Mitsuba provides a function (mitsuba.spectrum_to_file()
) to create such
file, given the wavelengths and its values.
For more details regarding spectral information in Mitsuba 3, please have a look at the corresponding section in the plugin documentation.
Transformations#
Transformations are the only kind of property that require more than a single tag. The idea is that, starting with the identity, one can build up a transformation using a sequence of commands. For instance, a transformation that does a translation followed by a rotation might be written like this:
<transform name="trafo_property">
<translate value="-1, 3, 4"/>
<rotate y="1" angle="45"/>
</transform>
Mathematically, each incremental transformation in the sequence is left-multiplied onto the current one. The following choices are available:
Translations:
<translate value="-1, 3, 4"/>
Counter-clockwise rotations around a specified axis. The angle is given in degrees:
<rotate value="0.701, 0.701, 0" angle="180"/>
Scaling operation. The coefficients may also be negative to obtain a flip:
<scale value="5"/> <!-- uniform scale --> <scale value="2, 1, -1"/> <!-- non-uniform scale -->
Explicit 4x4 matrices in row-major order:
<matrix value="0 -0.53 0 -1.79 0.92 0 0 8.03 0 0 0.53 0 0 0 0 1"/>
Explicit 3x3 matrices in row-major order. Internally, this will be converted to a 4x4 matrix with the same last row and column as the identity matrix.

Work instruction:
State whether each statement agrees with the excerpt, answering yes or no and quoting the deciding words: (a) Rotation angles are given in radians. (b) Scaling coefficients may be negative to produce a flip. (c) Each incremental transformation is right-multiplied onto the current one. Rely solely on the excerpt when responding.

Data segment:

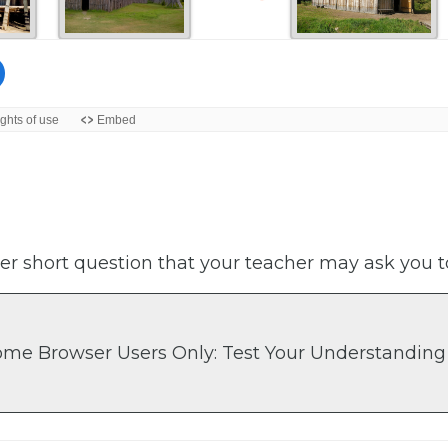
er short question that your teacher may ask you t
ome Browser Users Only: Test Your Understanding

Result of the task:
(a) No: "The angle is given in degrees"
(b) Yes: "The coefficients may also be negative to obtain a flip"
(c) No: "each incremental transformation in the sequence is left-multiplied onto the current one"